Stored data entries:
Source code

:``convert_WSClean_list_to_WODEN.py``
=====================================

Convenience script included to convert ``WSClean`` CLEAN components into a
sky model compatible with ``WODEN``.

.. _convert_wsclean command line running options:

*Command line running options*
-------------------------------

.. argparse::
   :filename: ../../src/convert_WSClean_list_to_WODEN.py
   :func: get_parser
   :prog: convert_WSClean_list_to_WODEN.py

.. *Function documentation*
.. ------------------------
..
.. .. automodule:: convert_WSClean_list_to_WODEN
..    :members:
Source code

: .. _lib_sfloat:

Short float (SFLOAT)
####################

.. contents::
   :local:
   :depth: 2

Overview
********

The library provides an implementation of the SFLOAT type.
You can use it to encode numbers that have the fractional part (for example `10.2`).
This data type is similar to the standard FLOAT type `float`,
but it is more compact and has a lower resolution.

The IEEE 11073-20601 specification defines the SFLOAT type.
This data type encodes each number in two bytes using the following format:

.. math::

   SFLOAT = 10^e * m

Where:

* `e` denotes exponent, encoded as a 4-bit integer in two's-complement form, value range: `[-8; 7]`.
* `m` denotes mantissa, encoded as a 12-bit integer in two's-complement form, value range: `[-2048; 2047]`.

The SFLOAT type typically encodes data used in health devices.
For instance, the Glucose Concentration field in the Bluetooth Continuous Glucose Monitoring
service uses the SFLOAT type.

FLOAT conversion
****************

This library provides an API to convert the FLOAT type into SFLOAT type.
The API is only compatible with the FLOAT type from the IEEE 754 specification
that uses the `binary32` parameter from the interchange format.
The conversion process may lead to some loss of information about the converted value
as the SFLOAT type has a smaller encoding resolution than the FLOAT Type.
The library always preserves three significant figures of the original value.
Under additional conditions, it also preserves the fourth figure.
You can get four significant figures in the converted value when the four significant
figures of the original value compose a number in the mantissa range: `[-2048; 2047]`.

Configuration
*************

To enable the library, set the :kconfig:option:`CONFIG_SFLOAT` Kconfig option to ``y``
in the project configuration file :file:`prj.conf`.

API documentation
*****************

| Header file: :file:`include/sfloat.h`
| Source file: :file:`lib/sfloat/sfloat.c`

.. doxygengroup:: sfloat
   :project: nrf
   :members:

*Assignment*
Recopy the records without any alteration.

*Completed task*
Source code

:``convert_WSClean_list_to_WODEN.py``
=====================================

Convenience script included to convert ``WSClean`` CLEAN components into a
sky model compatible with ``WODEN``.

.. _convert_wsclean command line running options:

*Command line running options*
-------------------------------

.. argparse::
   :filename: ../../src/convert_WSClean_list_to_WODEN.py
   :func: get_parser
   :prog: convert_WSClean_list_to_WODEN.py

.. *Function documentation*
.. ------------------------
..
.. .. automodule:: convert_WSClean_list_to_WODEN
..    :members:
Source code

: .. _lib_sfloat:

Short float (SFLOAT)
####################

.. contents::
   :local:
   :depth: 2

Overview
********

The library provides an implementation of the SFLOAT type.
You can use it to encode numbers that have the fractional part (for example `10.2`).
This data type is similar to the standard FLOAT type `float`,
but it is more compact and has a lower resolution.

The IEEE 11073-20601 specification defines the SFLOAT type.
This data type encodes each number in two bytes using the following format:

.. math::

   SFLOAT = 10^e * m

Where:

* `e` denotes exponent, encoded as a 4-bit integer in two's-complement form, value range: `[-8; 7]`.
* `m` denotes mantissa, encoded as a 12-bit integer in two's-complement form, value range: `[-2048; 2047]`.

The SFLOAT type typically encodes data used in health devices.
For instance, the Glucose Concentration field in the Bluetooth Continuous Glucose Monitoring
service uses the SFLOAT type.

FLOAT conversion
****************

This library provides an API to convert the FLOAT type into SFLOAT type.
The API is only compatible with the FLOAT type from the IEEE 754 specification
that uses the `binary32` parameter from the interchange format.
The conversion process may lead to some loss of information about the converted value
as the SFLOAT type has a smaller encoding resolution than the FLOAT Type.
The library always preserves three significant figures of the original value.
Under additional conditions, it also preserves the fourth figure.
You can get four significant figures in the converted value when the four significant
figures of the original value compose a number in the mantissa range: `[-2048; 2047]`.

Configuration
*************

To enable the library, set the :kconfig:option:`CONFIG_SFLOAT` Kconfig option to ``y``
in the project configuration file :file:`prj.conf`.

API documentation
*****************

| Header file: :file:`include/sfloat.h`
| Source file: :file:`lib/sfloat/sfloat.c`

.. doxygengroup:: sfloat
   :project: nrf
   :members:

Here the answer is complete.